» **The problem**
Which lines of the records below contain the string "добавить"? Report each of them.

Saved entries
● ● ● ●

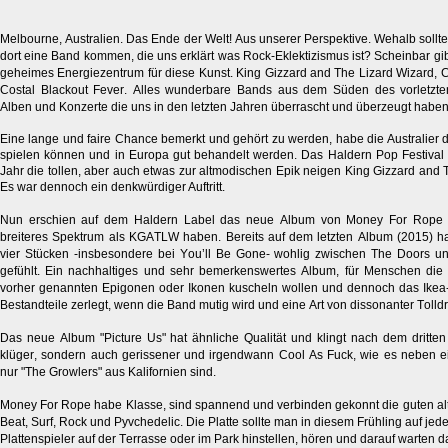
Melbourne, Australien. Das Ende der Welt! Aus unserer Perspektive. Wehalb sollt
dort eine Band kommen, die uns erklärt was Rock-Eklektizismus ist?
Scheinbar gib
geheimes Energiezentrum für diese Kunst. King Gizzard and The Lizard Wizard, C
Costal Blackout Fever. Alles wunderbare Bands aus dem Süden des vorletzten
Alben und Konzerte die uns in den letzten Jahren überrascht und überzeugt haben
Eine lange und faire Chance bemerkt und gehört zu werden, habe die Australier d
spielen können und in Europa gut behandelt werden. Das Haldern Pop Festival ha
Jahr die tollen, aber auch etwas zur altmodischen Epik neigen King Gizzard and 
Es war dennoch ein denkwürdiger Auftritt.
Nun erschien auf dem Haldern Label das neue Album von Money For Rope d
breiteres Spektrum als KGATLW haben. Bereits auf dem letzten Album (2015) ha
vier Stücken -insbesondere bei You’ll Be Gone- wohlig zwischen The Doors u
gefühlt. Ein nachhaltiges und sehr bemerkenswertes Album, für Menschen di
vorher genannten Epigonen oder Ikonen kuscheln wollen und dennoch das Ikea-
Bestandteile zerlegt, wenn die Band mutig wird und eine Art von dissonanter Tolldre
Das neue Album "Picture Us" hat ähnliche Qualität und klingt nach dem dritte
klüger, sondern auch gerissener und irgendwann Cool As Fuck, wie es neben e
nur "The Growlers" aus Kalifornien sind.
Money For Rope habe Klasse, sind spannend und verbinden gekonnt die guten al
Beat, Surf, Rock und Pyvchedelic. Die Platte sollte man in diesem Frühling auf je
Plattenspieler auf der Terrasse oder im Park hinstellen, hören und darauf warten da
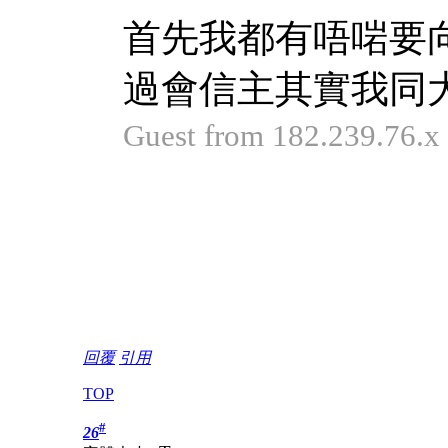
首先我都有唔啱要
過會信主其實我同大
Guest from 182.239.76
回覆
引用
TOP
#
26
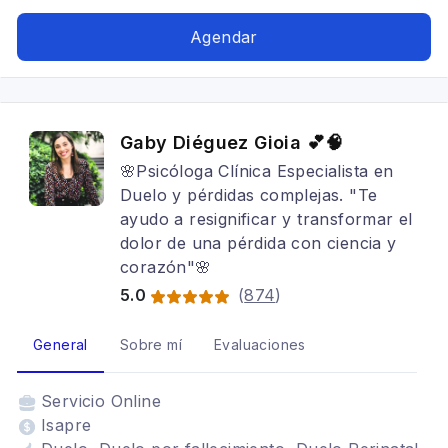
Adolescentes, Tratamientos para fobia social
Agendar
Gaby Diéguez Gioia 💕🧠
🌸Psicóloga Clínica Especialista en
Duelo y pérdidas complejas. "Te
ayudo a resignificar y transformar el
dolor de una pérdida con ciencia y
corazón"🌸
5.0
(
874
)
General
Sobre mí
Evaluaciones
Servicio
Online
Isapre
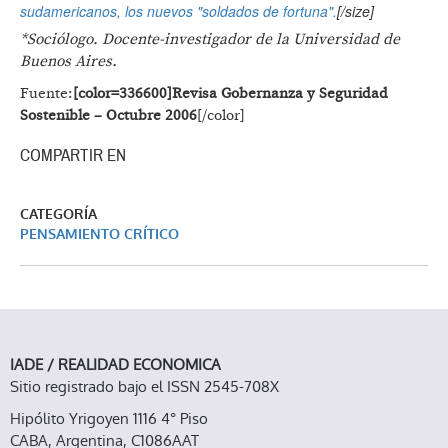
sudamericanos, los nuevos "soldados de fortuna".
[/size]
*Sociólogo. Docente-investigador de la Universidad de
Buenos Aires.
Fuente:
[color=336600]Revisa Gobernanza y Seguridad
Sostenible – Octubre 2006
[/color]
COMPARTIR EN
CATEGORÍA
PENSAMIENTO CRÍTICO
IADE / REALIDAD ECONOMICA
Sitio registrado bajo el ISSN 2545-708X
Hipólito Yrigoyen 1116 4° Piso
CABA, Argentina, C1086AAT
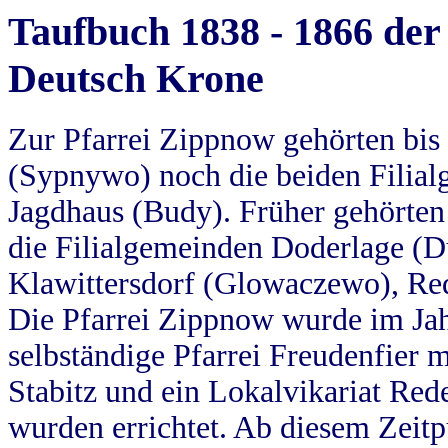
Taufbuch 1838 - 1866 der
Deutsch Krone
Zur Pfarrei Zippnow gehörten bi
(Sypnywo) noch die beiden Filial
Jagdhaus (Budy). Früher gehörten 
die Filialgemeinden Doderlage (D
Klawittersdorf (Glowaczewo), Red
Die Pfarrei Zippnow wurde im Jah
selbständige Pfarrei Freudenfier m
Stabitz und ein Lokalvikariat Red
wurden errichtet. Ab diesem Zeitp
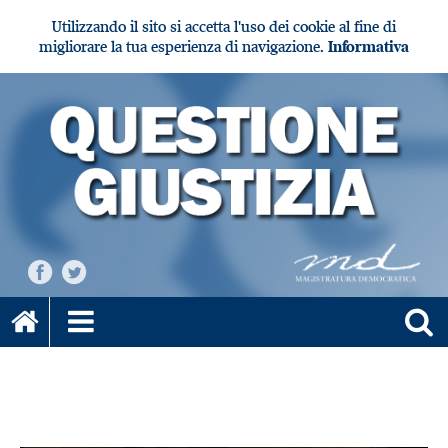
Utilizzando il sito si accetta l'uso dei cookie al fine di
migliorare la tua esperienza di navigazione.
Informativa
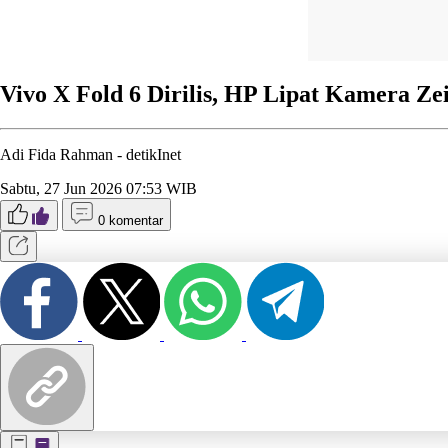
Vivo X Fold 6 Dirilis, HP Lipat Kamera Ze
Adi Fida Rahman -
detikInet
Sabtu, 27 Jun 2026 07:53 WIB
0 komentar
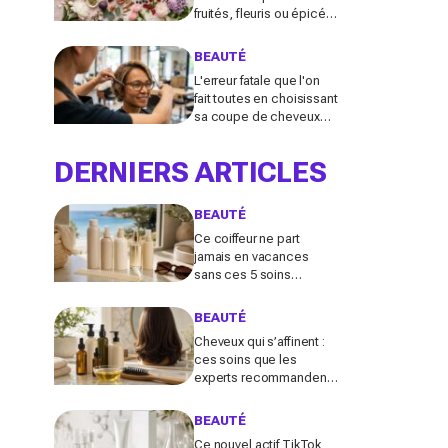
fruités, fleuris ou épicés
signés Lancôme et
Guerlain vont booster
BEAUTÉ
votre sillage
L'erreur fatale que l'on
fait toutes en choisissant
sa coupe de cheveux
l'été quand on porte des
lunettes
DERNIERS ARTICLES
BEAUTÉ
Ce coiffeur ne part
jamais en vacances
sans ces 5 soins
cheveux : la routine
minimaliste qui évite
BEAUTÉ
l'effet paille au retour
Cheveux qui s’affinent :
ces soins que les
experts recommandent
pour retrouver de la
densité plus vite que
BEAUTÉ
prévu
Ce nouvel actif TikTok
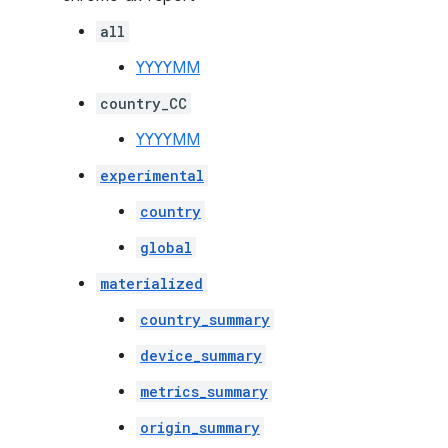
all
YYYYMM
country_CC
YYYYMM
experimental
country
global
materialized
country_summary
device_summary
metrics_summary
origin_summary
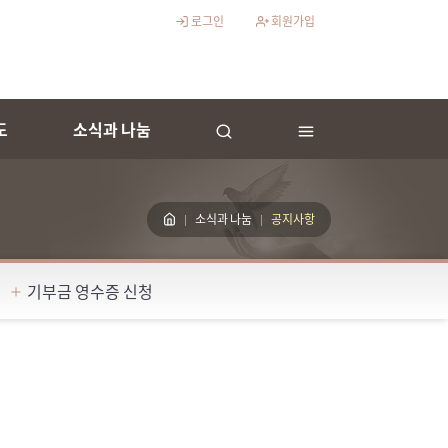
로그인
회원가입
도
소식과 나눔
소식과 나눔
공지사항
기부금 영수증 신청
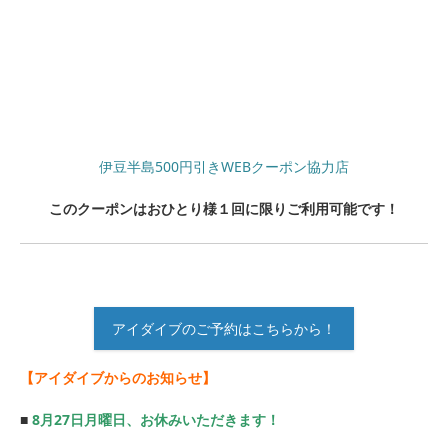
伊豆半島500円引きWEBクーポン協力店
このクーポンはおひとり様１回に限りご利用可能です！
アイダイブのご予約はこちらから！
【アイダイブからのお知らせ】
■
8月27日月曜日、お休みいただきます！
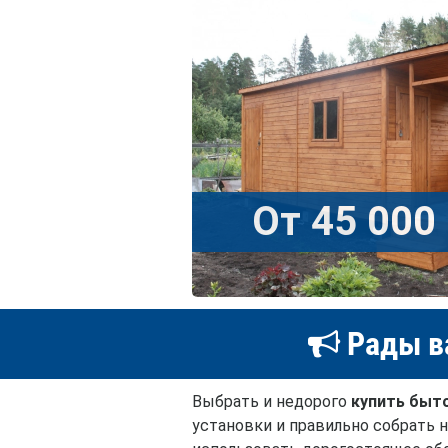
От 45 000 
Рады в
Выбрать и недорого
купить быт
установки и правильно собрать н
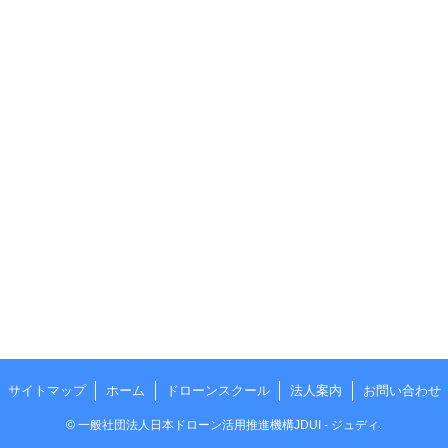
サイトマップ
ホーム
ドローンスクール
法人案内
お問い合わせ
©
一般社団法人日本ドローン活用推進機構JDUI - ジュディ.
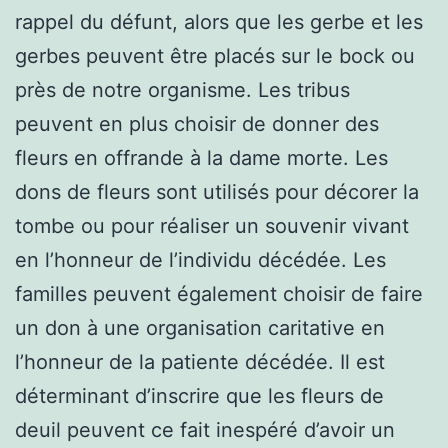
rappel du défunt, alors que les gerbe et les
gerbes peuvent être placés sur le bock ou
près de notre organisme. Les tribus
peuvent en plus choisir de donner des
fleurs en offrande à la dame morte. Les
dons de fleurs sont utilisés pour décorer la
tombe ou pour réaliser un souvenir vivant
en l’honneur de l’individu décédée. Les
familles peuvent également choisir de faire
un don à une organisation caritative en
l’honneur de la patiente décédée. Il est
déterminant d’inscrire que les fleurs de
deuil peuvent ce fait inespéré d’avoir un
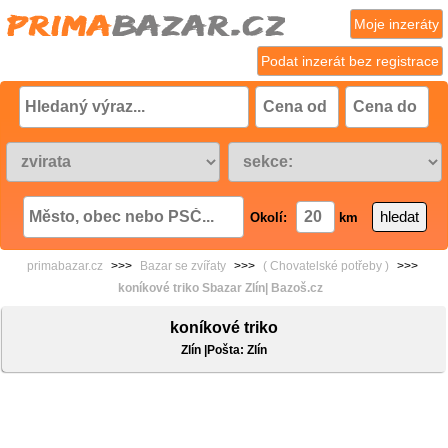
Moje inzeráty
Podat inzerát bez registrace
Okolí:
km
primabazar.cz
>>>
Bazar se zvířaty
>>>
( Chovatelské potřeby )
>>>
koníkové triko Sbazar Zlín| Bazoš.cz
koníkové triko
Zlín |Pošta: Zlín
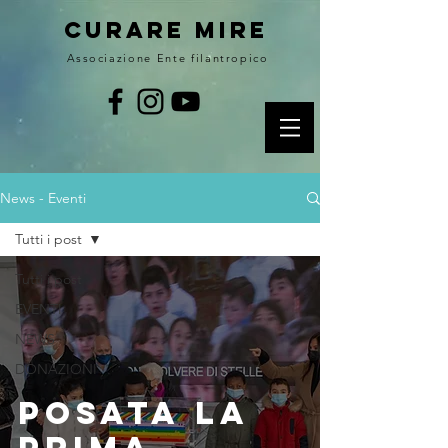
curare MIRE
Associazione Ente filantropico
News - Eventi
Tutti i post
Tutti i post
EVENTI
NEWS
DONAZIONI
posata la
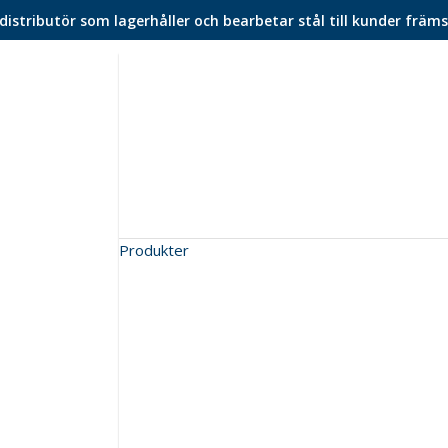
istributör som lagerhåller och bearbetar stål till kunder främs
Produkter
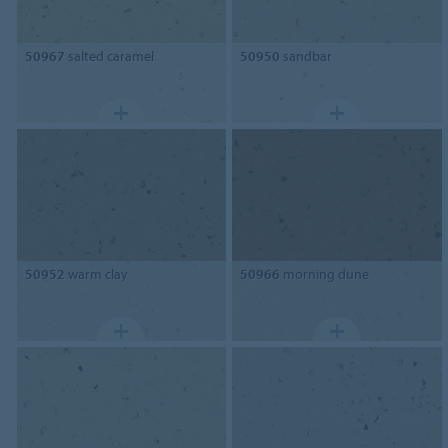
50967
salted caramel
50950
sandbar
50952
warm clay
50966
morning dune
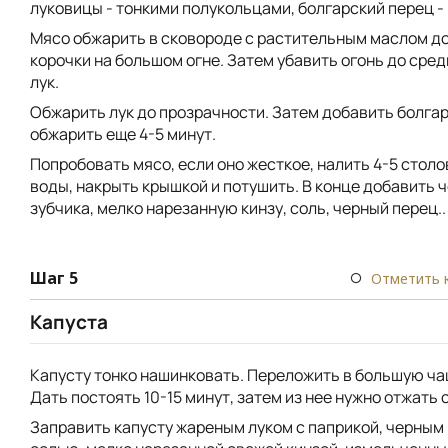
луковицы - тонкими полукольцами, болгарский перец -
Мясо обжарить в сковороде с растительным маслом д
корочки на большом огне. Затем убавить огонь до сред
лук.
Обжарить лук до прозрачности. Затем добавить болгар
обжарить еще 4-5 минут.
Попробовать мясо, если оно жесткое, налить 4-5 стол
воды, накрыть крышкой и потушить. В конце добавить ч
зубчика, мелко нарезанную кинзу, соль, черный перец..
Шаг 5
Отметить 
Капуста
Капусту тонко нашинковать. Переложить в большую ча
Дать постоять 10-15 минут, затем из нее нужно отжать с
Заправить капусту жареным луком с паприкой, черным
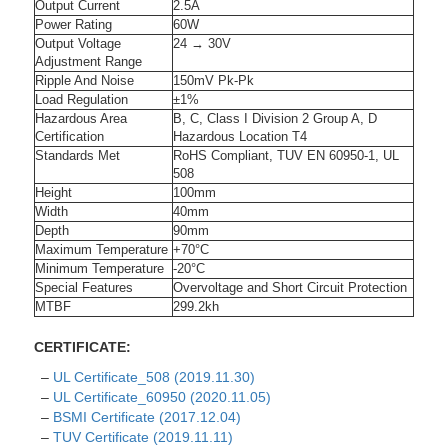
Output Current
2.5A
Power Rating
60W
Output Voltage
24 → 30V
Adjustment Range
Ripple And Noise
150mV Pk-Pk
Load Regulation
±1%
Hazardous Area
B, C, Class I Division 2 Group A, D
Certification
Hazardous Location T4
Standards Met
RoHS Compliant, TUV EN 60950-1, UL
508
Height
100mm
Width
40mm
Depth
90mm
Maximum Temperature
+70°C
Minimum Temperature
-20°C
Special Features
Overvoltage and Short Circuit Protection
MTBF
299.2kh
CERTIFICATE:
–
UL Certificate_508 (2019.11.30)
–
UL Certificate_60950 (2020.11.05)
–
BSMI Certificate (2017.12.04)
–
TUV Certificate (2019.11.11)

● ● ● ●

» **Written solution**
Обжарить лук до прозрачности. Затем добавить болгар
воды, накрыть крышкой и потушить. В конце добавить ч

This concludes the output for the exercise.